Geen afbeelding beschikbaar

Spitsbergen, een levend openluchtmuseum

Ooit was Spitsbergen een gewild gebied voor walvisvaarders. Enkele eeuwen later zochten avonturiers en kolendelvers er hun heil. Tegenwoordig is Spitsbergen opnieuw in trek, nu als cultureel erfgoed in een natuurlijke omgeving van gletsjers en bergen.

Peter Sigmond

Spitsbergen werd in 1596 ‘en passant’ ontdekt door Willem Barentsz. Hij zeilde er langs voor hij vastliep in het pakijs bij zijn poging om, koersend langs de Noordpool, China te bereiken. Hij zette ‘het nieuwe land’ zoals hij het aanduidde, op de kaart. Daarmee werd de eilandengroep onderdeel van de West-Europese wereld, met alle gevolgen van dien.

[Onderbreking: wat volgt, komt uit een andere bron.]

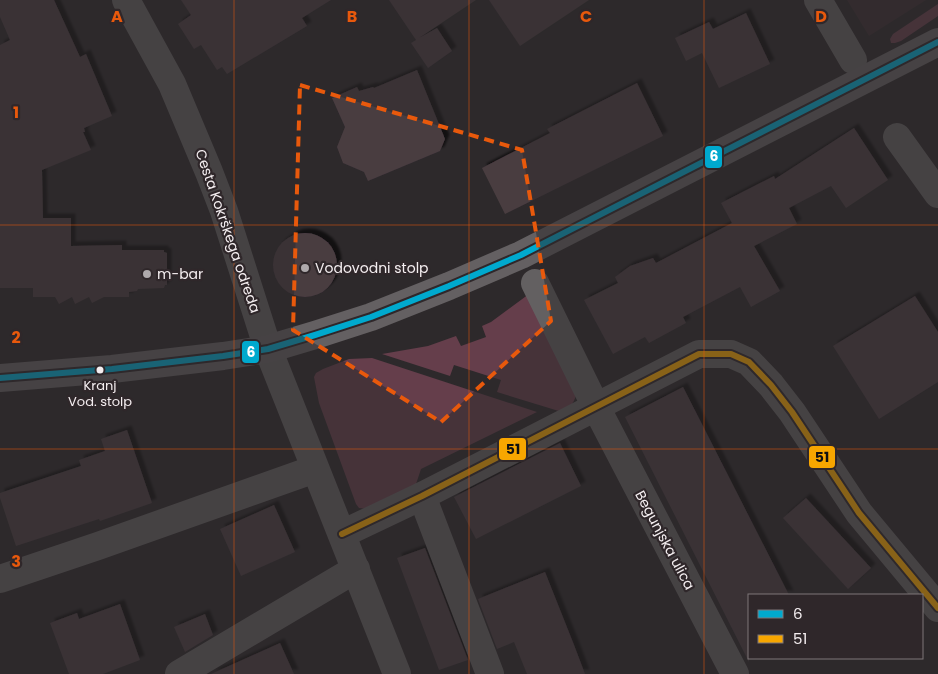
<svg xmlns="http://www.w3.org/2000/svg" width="938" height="674" font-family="Poppins,sans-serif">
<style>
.built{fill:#3b2e32}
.green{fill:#653e4b}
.building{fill:#493c41;filter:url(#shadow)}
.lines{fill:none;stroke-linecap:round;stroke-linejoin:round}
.pedestrian{stroke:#636061;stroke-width:28}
.minor{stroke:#636061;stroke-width:28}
.primary{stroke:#646062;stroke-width:28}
.bus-1-casing{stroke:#2f272a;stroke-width:10}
.bus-2-casing{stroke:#2f272a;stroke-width:10}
.bus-1{stroke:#00a9ce;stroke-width:6}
.bus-2{stroke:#f7a600;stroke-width:6}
.marked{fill:none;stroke:#e8590c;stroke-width:4;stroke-dasharray:10 6;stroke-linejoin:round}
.grid{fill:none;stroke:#e8590c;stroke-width:1;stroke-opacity:0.55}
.poi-dot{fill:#aea9ab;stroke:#2f272a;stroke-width:2}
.bus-dot{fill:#f4eef0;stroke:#2f272a;stroke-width:2}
.labels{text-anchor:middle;stroke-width:4.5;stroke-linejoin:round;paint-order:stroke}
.bus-label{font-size:13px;fill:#f4eef0;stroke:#2f272a}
.street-label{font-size:14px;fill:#f4eef0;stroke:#2f272a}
.poi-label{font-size:14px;fill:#f4eef0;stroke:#2f272a;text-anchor:start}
.grid-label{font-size:16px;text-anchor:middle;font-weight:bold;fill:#e8590c;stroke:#2f272a;stroke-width:4.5;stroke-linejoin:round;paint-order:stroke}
.line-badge{stroke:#2f272a;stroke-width:2}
.badge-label{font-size:14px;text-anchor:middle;font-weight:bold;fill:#fff}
.pale-badge-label{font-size:14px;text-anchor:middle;font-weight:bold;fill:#111}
</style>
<defs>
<filter id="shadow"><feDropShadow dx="4.5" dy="-4.5" stdDeviation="1" flood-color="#0009"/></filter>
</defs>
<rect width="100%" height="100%" fill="#2d292b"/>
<polygon class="built" points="847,0 926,0 869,36"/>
<g class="green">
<polygon points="938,4 938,16 901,41 895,43 891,43 890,39 893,34"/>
<path d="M529 294 577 391C575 402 571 407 562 412L497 392 501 380 454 365 450 376 382 354 428 346 456 336 461 346 486 337 482 326 491 322Z"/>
<polygon points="372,358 537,412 421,469 415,487 368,509 359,508 356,504 319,403 314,377 316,373 323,369 349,359"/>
</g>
<g class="building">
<polygon points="0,0 54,0 80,57 86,54 112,116 84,128 85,132 83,132 91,150 42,170 43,218 71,218 71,246 122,245 122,250 164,250 164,252 167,253 167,285 165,285 164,288 138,289 137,291 129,292 129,297 104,297 92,303 89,297 75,304 72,297 59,304 55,297 33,297 33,288 0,288 0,45 10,40 0,17"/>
<polygon points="181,0 331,0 302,18 307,26 227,74 222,67 217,70 201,45 194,49 178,24 191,15"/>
<polygon points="389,0 476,0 419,38 437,28 452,51 428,68 411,43 416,40"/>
<polygon points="489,0 589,0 520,46"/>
<polygon points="746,13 770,64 719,88 702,53 686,61 675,38 709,22 713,29"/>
<polygon points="417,70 445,139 440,151 368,181 364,172 343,163 337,147 345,127 332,98 357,87 359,91 373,87 374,88"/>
<polygon points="637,83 663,136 505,214 482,168 550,133 547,129"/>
<polygon points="854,128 888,180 846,208 831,186 789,208 797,224 754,246 780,291 751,307 740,287 683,317 686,323 649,343 645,337 613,354 584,300 618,283 615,277 630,266 653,258 656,263 732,223 721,203 774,176 775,179"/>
<circle cx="305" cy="265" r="32"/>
<polygon points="915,296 938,332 938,382 879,419 833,346"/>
<polygon points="683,387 789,595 749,595 749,662 625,417"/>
<polygon points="127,430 152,503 100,521 99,519 16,546 0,498 0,493 81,466 79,460 105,451 101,439"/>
<polygon points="560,443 581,486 476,539 454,497"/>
<polygon points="806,498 871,568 848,589 783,518"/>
<polygon points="274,505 295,552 241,576 220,529"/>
<polygon points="425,548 468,660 439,670 397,558"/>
<polygon points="545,572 574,645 585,674 527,674 514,642 497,649 478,599"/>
<polygon points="120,604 140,660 103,674 69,674 50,623 77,613 79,619"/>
<polygon points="205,614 213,635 185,652 174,627"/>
<polygon points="280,643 294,674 211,674"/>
</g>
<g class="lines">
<polyline class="pedestrian" points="535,283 596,407"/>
<g class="minor">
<polyline points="126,0 172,84 209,172 224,211 268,349 397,674"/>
<polyline points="818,0 853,60"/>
<polyline points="897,137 938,194"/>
<polyline points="596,407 735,674"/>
<polyline points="422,496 490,674"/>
<polyline points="342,534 422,496 699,354 731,354 749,362 771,385 792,412 859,513 938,608"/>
<polyline points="0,579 98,546 315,469"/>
<polyline points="179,674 356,569"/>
</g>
<polyline class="primary" points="0,378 112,369 223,356 268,349 315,335 371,317 449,286 521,255 938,42"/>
<defs>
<polyline id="bus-1" points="0,378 112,369 223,356 268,349 315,335 371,317 449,286 521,255 938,42"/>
<polyline id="bus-2" points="342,534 422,496 699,354 731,354 749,362 771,385 792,412 859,513 938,608"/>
</defs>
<use href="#bus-1" class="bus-1-casing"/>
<use href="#bus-2" class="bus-2-casing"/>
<use href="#bus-1" class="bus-1"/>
<use href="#bus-2" class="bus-2"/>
</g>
<path d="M0 0H938V674H0ZM300 85 522 150 551 321 441 422 293 330Z" fill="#2d292b" fill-opacity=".55" fill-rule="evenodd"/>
<path class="marked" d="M300 85 522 150 551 321 441 422 293 330Z"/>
<path class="grid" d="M234 0V674M469 0V674M704 0V674M0 225H938M0 449H938"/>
<g class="poi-dot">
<circle cx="305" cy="268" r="5"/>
<circle cx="147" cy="274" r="5"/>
</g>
<circle class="bus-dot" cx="100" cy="370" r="4.5"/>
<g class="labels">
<g class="bus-label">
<text x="100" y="390">Kranj<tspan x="100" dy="16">Vod. stolp</tspan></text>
</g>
<g class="street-label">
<text transform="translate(228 231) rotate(71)" y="5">Cesta Kokrškega odreda</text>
<text transform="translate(665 540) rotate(62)" y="5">Begunjska ulica</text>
</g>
<g class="poi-label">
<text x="315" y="273">Vodovodni stolp</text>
<text x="157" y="279">m-bar</text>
</g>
</g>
<g class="grid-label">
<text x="117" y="22">A</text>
<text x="352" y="22">B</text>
<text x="586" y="22">C</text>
<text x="821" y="22">D</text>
<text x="16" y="118">1</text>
<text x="16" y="343">2</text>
<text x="16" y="567">3</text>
</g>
<g class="line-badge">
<rect x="704" y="145" width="19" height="24" rx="5" fill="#00a9ce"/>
<rect x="241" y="340" width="19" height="24" rx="5" fill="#00a9ce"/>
<rect x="498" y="437" width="29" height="24" rx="5" fill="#f7a600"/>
<rect x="808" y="445" width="28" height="24" rx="5" fill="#f7a600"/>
</g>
<g class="badge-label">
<text x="714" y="161">6</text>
<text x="251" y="357">6</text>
</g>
<g class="pale-badge-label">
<text x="513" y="454">51</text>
<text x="822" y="462">51</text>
</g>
<rect x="748" y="594" width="175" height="65" fill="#2f272a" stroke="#7e7779"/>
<rect x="758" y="610" width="25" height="8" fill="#00a9ce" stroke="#7e7779"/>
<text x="793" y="619" font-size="15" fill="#f4eef0">6</text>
<rect x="758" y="635" width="25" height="8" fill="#f7a600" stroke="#7e7779"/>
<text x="793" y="644" font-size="15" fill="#f4eef0">51</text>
</svg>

De meest in het oog lopende economisch waardevolle ‘objecten’ toentertijd waren de walvissen en walrussen. Nederlandse, Deense, Franse en Engelse walvisjagers beconcurreerden elkaar tot bloedens toe, met als gevolg dat de Groenlandse walvis rond Spitsbergen binnen enkele decennia gedecimeerd was. De jagers die op het land verwerkingsstations hadden ingericht (waarvan Smeerenburg op Amsterdameiland dankzij het schilderij van Cornelis de Man in het Rijksmuseum het bekendste is) trokken weg en volgden de walvissen langs het pakijs. Het werd weer stil rond Spitsbergen en het enige wat na verloop van tijd nog restte, waren de ijsselsteentjes van de traanovens en de graven van de mannen die er het leven hadden gelaten.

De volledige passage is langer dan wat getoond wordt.